Multiple Sequence Alignment Using ClustalW
The alignment and subsequent analysis of protein amino acid sequences can provide potential insights into their structure, function and evolutionary relationships. As a complement to your molecular modeling work with RasMol, you will be using a software program called ClustalW to compare an E. coli β-galactosidase sequence with β-galactosidase sequences obtained from other bacterial species. This is called a multiple sequence alignment. The primary sequences were obtained at the National Center for Biotechnology Information (NCBI): http://www.ncbi.nlm.nih.gov/. We will use the ClustalW software available at the EMBL-EBI website http://www.ebi.ac.uk/clustalw. The sequences from the various β-galactosidases are in the RasMol folder (as a word document) on the lab’s computers. When you access the EMBL-EBI web site you will find a form to fill out. Make sure Protein is in the box at the top of the form. Copy and paste the entire word file of sequences into the box. They can all be pasted at the same time and then hit the submit button.

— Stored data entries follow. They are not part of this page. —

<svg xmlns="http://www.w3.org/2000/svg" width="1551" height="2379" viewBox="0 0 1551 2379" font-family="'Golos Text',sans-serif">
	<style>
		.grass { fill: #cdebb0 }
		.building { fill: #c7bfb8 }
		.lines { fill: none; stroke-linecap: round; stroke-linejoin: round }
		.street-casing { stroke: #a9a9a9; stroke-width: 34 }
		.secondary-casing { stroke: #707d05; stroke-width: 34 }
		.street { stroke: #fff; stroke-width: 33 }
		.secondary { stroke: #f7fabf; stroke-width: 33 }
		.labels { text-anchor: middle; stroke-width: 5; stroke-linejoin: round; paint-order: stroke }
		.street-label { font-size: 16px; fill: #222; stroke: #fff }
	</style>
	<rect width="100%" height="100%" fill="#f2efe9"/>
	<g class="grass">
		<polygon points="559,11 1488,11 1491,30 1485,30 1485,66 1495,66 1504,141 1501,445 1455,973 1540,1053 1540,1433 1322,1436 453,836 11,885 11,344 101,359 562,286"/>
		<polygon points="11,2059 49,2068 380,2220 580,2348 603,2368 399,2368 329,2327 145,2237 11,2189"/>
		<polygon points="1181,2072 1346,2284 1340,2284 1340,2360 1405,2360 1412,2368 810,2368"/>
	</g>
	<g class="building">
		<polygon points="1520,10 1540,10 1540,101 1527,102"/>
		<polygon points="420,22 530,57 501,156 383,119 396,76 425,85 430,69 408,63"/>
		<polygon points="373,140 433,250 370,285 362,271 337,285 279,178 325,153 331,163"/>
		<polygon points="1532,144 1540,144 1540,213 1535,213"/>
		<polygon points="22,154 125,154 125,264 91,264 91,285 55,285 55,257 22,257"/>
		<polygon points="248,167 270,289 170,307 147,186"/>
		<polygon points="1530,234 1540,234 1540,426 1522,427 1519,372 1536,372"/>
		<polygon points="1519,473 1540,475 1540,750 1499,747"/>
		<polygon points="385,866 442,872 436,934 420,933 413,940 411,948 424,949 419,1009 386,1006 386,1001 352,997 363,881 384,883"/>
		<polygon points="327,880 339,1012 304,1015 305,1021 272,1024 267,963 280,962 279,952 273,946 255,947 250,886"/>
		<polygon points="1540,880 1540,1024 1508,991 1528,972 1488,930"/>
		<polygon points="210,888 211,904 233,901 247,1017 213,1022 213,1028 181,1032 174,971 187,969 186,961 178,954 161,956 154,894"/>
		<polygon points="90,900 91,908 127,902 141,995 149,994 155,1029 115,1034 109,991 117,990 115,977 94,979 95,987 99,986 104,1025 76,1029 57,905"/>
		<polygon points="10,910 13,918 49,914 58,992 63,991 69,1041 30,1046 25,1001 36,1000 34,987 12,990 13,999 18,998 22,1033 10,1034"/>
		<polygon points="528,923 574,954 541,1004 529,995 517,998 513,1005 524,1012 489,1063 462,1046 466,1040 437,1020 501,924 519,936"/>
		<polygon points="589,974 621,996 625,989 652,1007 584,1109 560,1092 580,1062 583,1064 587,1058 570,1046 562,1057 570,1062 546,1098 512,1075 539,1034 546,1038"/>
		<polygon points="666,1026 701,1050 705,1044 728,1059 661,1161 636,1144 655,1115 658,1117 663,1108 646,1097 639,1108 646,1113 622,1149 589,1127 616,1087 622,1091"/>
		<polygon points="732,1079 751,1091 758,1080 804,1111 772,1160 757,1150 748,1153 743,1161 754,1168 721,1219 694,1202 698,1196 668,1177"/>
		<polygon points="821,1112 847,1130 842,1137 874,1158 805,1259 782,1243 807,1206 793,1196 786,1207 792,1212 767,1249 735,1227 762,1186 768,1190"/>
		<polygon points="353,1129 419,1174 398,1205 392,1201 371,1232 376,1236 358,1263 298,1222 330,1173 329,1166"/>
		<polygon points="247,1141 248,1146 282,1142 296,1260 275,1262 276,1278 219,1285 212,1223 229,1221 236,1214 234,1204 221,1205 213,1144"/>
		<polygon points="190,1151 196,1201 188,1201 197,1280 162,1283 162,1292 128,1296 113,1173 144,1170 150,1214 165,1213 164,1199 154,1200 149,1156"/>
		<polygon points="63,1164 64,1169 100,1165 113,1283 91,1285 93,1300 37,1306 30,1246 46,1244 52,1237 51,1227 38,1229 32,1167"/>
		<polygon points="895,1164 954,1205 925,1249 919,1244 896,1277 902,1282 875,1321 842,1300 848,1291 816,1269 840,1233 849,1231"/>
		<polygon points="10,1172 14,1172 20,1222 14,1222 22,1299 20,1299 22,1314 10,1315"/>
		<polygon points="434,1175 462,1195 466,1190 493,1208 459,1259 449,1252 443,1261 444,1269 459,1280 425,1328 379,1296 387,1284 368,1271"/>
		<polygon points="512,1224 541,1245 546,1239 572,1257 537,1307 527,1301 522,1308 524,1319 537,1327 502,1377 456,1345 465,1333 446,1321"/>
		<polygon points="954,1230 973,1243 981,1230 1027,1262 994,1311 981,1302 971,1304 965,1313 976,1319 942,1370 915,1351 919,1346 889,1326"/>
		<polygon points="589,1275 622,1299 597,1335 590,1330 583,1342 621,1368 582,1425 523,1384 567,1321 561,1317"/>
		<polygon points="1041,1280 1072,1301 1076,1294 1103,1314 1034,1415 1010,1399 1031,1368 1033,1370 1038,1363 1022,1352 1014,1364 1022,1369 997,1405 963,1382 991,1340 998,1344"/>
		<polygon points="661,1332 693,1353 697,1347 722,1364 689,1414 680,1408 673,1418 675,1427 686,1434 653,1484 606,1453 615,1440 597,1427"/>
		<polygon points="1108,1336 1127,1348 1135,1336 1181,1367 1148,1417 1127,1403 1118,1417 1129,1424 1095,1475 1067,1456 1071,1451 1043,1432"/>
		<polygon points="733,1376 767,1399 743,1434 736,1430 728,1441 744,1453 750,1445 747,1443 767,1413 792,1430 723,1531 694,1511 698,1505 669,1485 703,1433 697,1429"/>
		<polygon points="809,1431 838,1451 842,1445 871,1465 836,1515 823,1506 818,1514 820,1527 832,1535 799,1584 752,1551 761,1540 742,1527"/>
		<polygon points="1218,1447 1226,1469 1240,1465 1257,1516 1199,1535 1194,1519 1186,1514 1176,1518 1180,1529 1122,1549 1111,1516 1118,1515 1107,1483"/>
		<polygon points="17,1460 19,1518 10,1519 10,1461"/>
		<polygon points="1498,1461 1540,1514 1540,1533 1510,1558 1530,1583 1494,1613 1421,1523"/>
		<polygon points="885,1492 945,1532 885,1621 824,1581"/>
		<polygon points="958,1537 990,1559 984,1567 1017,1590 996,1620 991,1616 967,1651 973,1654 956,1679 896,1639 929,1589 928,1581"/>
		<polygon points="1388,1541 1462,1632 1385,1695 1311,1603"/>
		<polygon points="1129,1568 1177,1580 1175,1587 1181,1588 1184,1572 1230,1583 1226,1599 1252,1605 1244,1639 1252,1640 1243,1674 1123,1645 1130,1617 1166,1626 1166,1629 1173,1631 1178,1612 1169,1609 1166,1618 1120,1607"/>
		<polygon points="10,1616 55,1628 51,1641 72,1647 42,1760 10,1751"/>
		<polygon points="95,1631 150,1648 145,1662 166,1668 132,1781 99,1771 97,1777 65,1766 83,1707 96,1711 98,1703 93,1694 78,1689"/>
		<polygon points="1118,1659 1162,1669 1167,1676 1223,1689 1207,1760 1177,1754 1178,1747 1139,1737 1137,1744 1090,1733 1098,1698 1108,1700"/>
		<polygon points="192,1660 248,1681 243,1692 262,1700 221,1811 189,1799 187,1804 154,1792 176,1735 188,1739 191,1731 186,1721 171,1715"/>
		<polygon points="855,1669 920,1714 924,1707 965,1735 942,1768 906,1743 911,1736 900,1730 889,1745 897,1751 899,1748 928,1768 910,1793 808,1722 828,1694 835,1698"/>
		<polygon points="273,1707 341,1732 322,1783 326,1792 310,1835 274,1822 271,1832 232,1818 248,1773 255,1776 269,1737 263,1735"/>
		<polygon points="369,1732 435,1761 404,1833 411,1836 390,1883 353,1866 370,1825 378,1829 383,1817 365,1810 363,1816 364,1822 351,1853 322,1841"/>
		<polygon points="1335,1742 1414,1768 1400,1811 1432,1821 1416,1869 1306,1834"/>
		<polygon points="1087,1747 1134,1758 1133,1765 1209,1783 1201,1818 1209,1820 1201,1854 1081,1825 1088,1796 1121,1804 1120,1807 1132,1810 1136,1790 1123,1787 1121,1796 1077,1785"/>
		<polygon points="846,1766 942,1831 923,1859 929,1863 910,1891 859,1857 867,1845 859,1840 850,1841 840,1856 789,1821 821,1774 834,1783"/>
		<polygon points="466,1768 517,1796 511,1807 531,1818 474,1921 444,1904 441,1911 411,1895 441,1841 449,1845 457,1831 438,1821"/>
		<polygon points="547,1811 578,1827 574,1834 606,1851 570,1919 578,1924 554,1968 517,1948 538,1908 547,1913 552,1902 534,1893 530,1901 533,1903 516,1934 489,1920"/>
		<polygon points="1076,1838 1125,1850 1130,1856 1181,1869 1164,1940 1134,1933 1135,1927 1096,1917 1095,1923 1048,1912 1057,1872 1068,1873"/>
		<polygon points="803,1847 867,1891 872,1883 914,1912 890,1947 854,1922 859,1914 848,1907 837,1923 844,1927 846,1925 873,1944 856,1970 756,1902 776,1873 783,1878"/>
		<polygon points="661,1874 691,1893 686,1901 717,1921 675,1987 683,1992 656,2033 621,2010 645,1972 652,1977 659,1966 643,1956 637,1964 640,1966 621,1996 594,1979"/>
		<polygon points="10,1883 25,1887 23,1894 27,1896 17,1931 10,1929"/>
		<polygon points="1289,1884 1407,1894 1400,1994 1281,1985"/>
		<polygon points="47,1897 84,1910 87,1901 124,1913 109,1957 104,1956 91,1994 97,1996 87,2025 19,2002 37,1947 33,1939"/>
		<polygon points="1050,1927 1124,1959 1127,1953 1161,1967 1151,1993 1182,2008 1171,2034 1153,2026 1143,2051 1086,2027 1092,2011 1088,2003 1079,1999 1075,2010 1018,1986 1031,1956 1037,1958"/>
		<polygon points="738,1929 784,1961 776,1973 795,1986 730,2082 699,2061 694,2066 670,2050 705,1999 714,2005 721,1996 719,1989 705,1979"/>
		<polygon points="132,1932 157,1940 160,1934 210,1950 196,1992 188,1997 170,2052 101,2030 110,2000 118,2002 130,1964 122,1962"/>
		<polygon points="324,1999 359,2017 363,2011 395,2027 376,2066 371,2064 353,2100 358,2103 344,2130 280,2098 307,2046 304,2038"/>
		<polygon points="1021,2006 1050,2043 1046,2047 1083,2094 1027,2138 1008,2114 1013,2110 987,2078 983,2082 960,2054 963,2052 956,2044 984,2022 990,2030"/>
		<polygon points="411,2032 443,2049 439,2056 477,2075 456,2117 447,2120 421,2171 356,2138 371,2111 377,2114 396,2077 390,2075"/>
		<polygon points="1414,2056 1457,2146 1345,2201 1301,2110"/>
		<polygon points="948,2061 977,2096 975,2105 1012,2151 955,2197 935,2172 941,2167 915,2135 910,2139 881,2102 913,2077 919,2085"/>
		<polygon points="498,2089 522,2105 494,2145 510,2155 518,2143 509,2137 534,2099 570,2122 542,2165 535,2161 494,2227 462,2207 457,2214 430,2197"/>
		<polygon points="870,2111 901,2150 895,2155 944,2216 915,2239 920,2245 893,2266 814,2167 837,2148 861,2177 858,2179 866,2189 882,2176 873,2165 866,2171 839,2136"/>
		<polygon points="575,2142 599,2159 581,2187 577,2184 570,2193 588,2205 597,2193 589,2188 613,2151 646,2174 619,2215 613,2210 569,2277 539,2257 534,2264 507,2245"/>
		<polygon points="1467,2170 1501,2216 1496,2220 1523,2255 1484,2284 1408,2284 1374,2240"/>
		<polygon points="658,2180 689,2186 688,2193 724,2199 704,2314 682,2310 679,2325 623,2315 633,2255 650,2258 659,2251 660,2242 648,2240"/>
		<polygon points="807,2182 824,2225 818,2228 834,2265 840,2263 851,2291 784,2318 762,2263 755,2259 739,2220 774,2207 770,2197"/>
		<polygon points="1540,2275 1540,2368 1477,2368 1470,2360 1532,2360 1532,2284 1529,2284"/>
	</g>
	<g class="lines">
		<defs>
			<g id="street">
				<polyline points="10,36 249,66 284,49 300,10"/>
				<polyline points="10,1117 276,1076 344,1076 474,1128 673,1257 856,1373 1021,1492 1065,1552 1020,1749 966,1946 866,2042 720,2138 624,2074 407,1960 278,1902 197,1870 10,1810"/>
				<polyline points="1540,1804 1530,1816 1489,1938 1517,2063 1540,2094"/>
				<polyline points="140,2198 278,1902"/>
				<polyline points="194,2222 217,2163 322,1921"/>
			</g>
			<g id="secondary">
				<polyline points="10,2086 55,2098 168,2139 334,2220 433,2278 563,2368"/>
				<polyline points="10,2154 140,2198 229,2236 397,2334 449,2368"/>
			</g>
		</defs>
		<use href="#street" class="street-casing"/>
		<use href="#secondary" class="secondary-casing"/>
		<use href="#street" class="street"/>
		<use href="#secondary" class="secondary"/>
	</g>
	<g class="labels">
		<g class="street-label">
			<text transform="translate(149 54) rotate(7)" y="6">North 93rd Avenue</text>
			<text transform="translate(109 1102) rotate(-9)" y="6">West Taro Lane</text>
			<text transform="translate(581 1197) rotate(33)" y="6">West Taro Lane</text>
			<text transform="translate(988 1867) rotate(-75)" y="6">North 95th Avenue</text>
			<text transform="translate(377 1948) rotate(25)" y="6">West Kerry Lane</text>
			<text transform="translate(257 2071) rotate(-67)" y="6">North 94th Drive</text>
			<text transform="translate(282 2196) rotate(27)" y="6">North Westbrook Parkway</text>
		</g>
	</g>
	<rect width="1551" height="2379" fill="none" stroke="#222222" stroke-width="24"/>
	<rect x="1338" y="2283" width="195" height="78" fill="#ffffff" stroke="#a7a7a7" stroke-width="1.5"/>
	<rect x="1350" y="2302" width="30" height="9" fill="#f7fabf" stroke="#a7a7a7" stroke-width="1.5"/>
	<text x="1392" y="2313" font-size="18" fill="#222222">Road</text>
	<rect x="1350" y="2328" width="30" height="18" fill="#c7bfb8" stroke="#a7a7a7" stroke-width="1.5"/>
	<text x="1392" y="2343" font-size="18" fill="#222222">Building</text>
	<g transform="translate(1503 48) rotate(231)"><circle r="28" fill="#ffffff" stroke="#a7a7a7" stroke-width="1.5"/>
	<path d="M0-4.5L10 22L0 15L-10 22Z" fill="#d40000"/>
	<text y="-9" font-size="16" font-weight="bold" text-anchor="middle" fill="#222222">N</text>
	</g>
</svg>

Once you see the output, scroll down to the box that will toggle between “Show Colors/Hide Colors”. Click it to color code the alignment (the key below shows the meaning of the colors). Excerpts found below from the Help file at the ClustalW site should help in interpreting the output. There is also a very useful tutorial found within the Help file at the EMBL-EBI web site.
Determine the degree of conservation among the amino acids you have located in the active site using the RasMol program. Jacobsen et al. (1994) and Roth et al. (1998) conducted similar analyses. What are the potential implications if an amino acid in the active site is highly conserved across all of the species tested? See the introduction in the paper by Juers et al. (2001) for additional information on amino acids that have been previously shown to be important for catalysis. The “yes” option below refers to the “Show Colors” selection. If you set this option to “yes” the alignment will be shown in colors. Note: this option only works when you have chosen ALN or GCG as the output format. The coloring of residues follows the following physiochemical criteria:
AVFPMILW-Red: Small (small + hydrophobic [includes armomatic –Y])
STYHCNGQ -Green: Hydroxly +Amine+ Basic + Q
Consensus Symbols: The following symbols denote the degree on conservation observed in each column:
* (asterix) means that the residues or nucleotides in that column are identical in all sequences in the alignment.
: (colon) means that conserved substitutions have been observed, according to the Color table above
. (period) means that semi-conserved substitutions are observed.